Twenty-six people gathered in an arc around a table adorned with flickering candles while holding signs with the names, ages and causes of death of Santa Cruz County homicide victims who lost their lives within the last 24 months. Among the names listed were Sgt. Loran “Butch” Baker and detective Elizabeth Butler, who were killed on Feb. 26, 2013. They are the only Santa Cruz police officers to be killed in the line of duty.
“They’re remembering all of them,” Mayor Don Lane said. “[The vigil is important] to remind people how vulnerable we can be and that we really have to work hard to make our community safer. It’s not just going to take care of itself. It’s going to really take people’s efforts.”
The candlelight vigil, held downtown, was organized by the Alliance for Peaceful Communities (APC), an organization dedicated to reducing violence in Santa Cruz County. Stoney Brook, the former Santa Cruz County District Attorney’s Office inspector and an organizer for the APC, said the organization hoped to represent the loss in the county.
“We need to lift all of these folks up because they’re all a part of our community and we’ve lost them and hopefully we’ll open up the conversation in our community about what we can do to reduce this kind of violence,” Brook said. “These are 22 lives that have been ripped away from their families and from their communities.”
Brook said the main objective of the APC is to close the separation between victims and the community and to start a discourse about what causes violence and how it can be prevented.

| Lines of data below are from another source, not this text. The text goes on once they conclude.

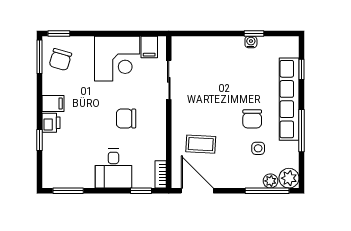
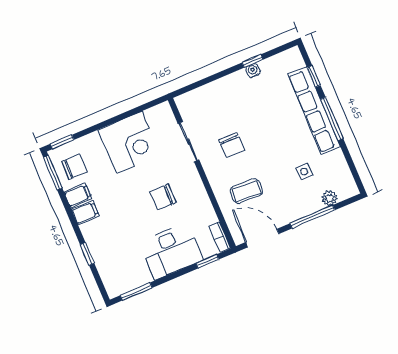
filing cabinet: (149, 47) -> (78, 195), moved, turned -90
chair: (60, 60) -> (74, 167), turned -106
chair: (252, 119) -> (232, 145), moved
printer: (51, 123) -> (91, 232), removed
window: (302, 131) -> (332, 119), moved
desk: (113, 169) -> (171, 251), width x1.37
plant: (289, 178) -> (347, 188), removed
window: (267, 191) -> (312, 217), moved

“What are we not doing as a community that allows these folks to be in these places where they can be harmed like that?” Brook said. “It takes all of us — that’s part of it. It isn’t them and us. They are us.”
The vigil was held on the two-year anniversary of Butler and Baker’s deaths to commemorate them and celebrate their service to the community. Since then, vigils have been held on the first Wednesday of every month, with the name Community Against Gun Violence. Gini Matute-Bianchi, former Oakes provost and UC Santa Cruz professor and the APC’s main organizer spoke about the formative nature the detective’s deaths had on the organization.
“Our very first vigil was across the street at the Town Clock between three and four in the afternoon on the very day the detectives were shot,” Matute-Bianchi said. “We [were] opening up the microphone and we [were] on the podium and then we see police cars and helicopters and we were aware that something was happening up the street.”
APC changed its name from Community Against Gun Violence after the members agreed they wanted to reflect their desire to connect with other groups to protest more than gunshot victims — they wanted to protest all kinds of violence, Matute-Bianchi said.
“We don’t see ourselves as the only group working for peace in the county, but we’re extremely concerned at the level of violence,” Matute-Bianchi said. “If you look, a lot of the victims are four, 10, 18, 15 [years old]. There’s one who was 70, but they’re young people and this is a tragedy that cannot go unaddressed.”